Ana Pérez Ventura

Pratiquer, répéter, mémoriser : Ana Pérez Ventura est pianiste et peintre.
"Les deux disciplines sont compatibles, on peut les affronter en même temps" dit-elle.

Dans ses œuvres la musique donne l'impulsion, la peinture expérimenté visuellement le passage du temps.

Plusieurs artistes ont tentés des trouver des équivalences entre la musique et la peinture, au nom de ce que l'on désigne par la synesthésie.

 

Le grand musicien russe M. Moussorgski a composé : Tableaux d'une exposition.

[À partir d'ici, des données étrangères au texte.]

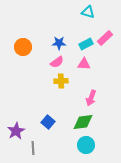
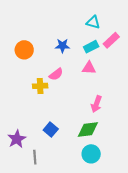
cyan triangle: (88, 12) -> (93, 22), moved
pink semicircle: (57, 62) -> (56, 74), moved
yellow cross: (61, 81) -> (40, 86), moved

W. Kandinsky a associé les couleurs aux sons dans son livre : Du spirituel dans l'art.

Ana Pérez Ventura relève ce défi au pied de la lettre : elle peint comme elle joue du piano. Plus précisément, comme elle s'y prépare. Ainsi naissent ses Études.

Son poignet est souple, tout comme pour mener à bien son exercice sur le clavier. En haut de la toile, d'un geste circulaire elle organise des traces qu'elle reproduit en boucle. Au fur et à mesure, elle descend, et leur périmètre devient plus ample, son geste circulaire plus appuyé encore, il gagne en assurance. Elle change de couleur et recommence. Les mêmes légato se superposent, dacapo al fine, de haut en bas, elle recommence des dizaines et des dizaines de fois.

 

Ascétisme et subjectivité 

Elle retourne le toile et continue à répéter le même mouvement. Les traces s'enchevêtrent selon un rythme lent et régulier. La toile grésille. Les traits sur les traits brouillent les pistes. Ils s'épaississent et deviennent matière et la matière devient peinture. Toute l'organisation interne des Études est envisagées par cet entraînement qui matérialise le temps.

En 2004, elle se livre à une expérience éprouvante: pendant une semaine, à raison d'une heure par jour, elle compte à voix haute et en même temps elle trace par écrit la succession du temps à partir du chiffre 1. Dès lors chaque heure aboutit à un chiffre différent car la durée subjective du temps, le temps vécu selon le rythme interne de l'interprète échappe au temps artificiel objectivé par la montre.

L'œuvre Sans titre 60 mn, 14.06.2004 - 20.06.2004  est présentée avec un support audio et un livret.

La démarche d'Ana Pérez Ventura n'est pas éloigné de l'approche philosophique de la peinture réalisée par Roman Opalka. Pour cet artiste polonais le temps est " une unité en expansion", le fini et l'infini se joignent. Sur ses toiles les chiffres blancs sur fond blanc pâlissent imperceptiblement et tendent vers la dématérialisation.

 

Nuance et ambiguïté

En revanche, Ana Pérez Ventura pour ce qu'elle appelle " l'enregistrement subjectif de la continuité vécue du temps", est absorbée par la trame chromatique.

Entre ses nuances et ses couches successives, tissages ou écritures, les toiles affirment leur ambiguïté. L'épaisseur de son savant palimpseste laisse échapper une respiration intérieure qui leur ouvre d'autre perspective.

Entre les lignes comme entre des crochets,comme des portées, s'opère le miracle d'une véritable fête pour les yeux. On croit voire l'étendue d'un paysage (Étude n° 177) et le tréfonds de la mer (Étude n° 174).

Tout est ici en mouvement. Les couleurs rentrent en résonance comme dans un canon sonore, poussées par la force giratoire qui les constitue de l'intérieur. La musique est invisible, alors dans la peinture les tons bercent le temps et le murmure pour plaire à la vue.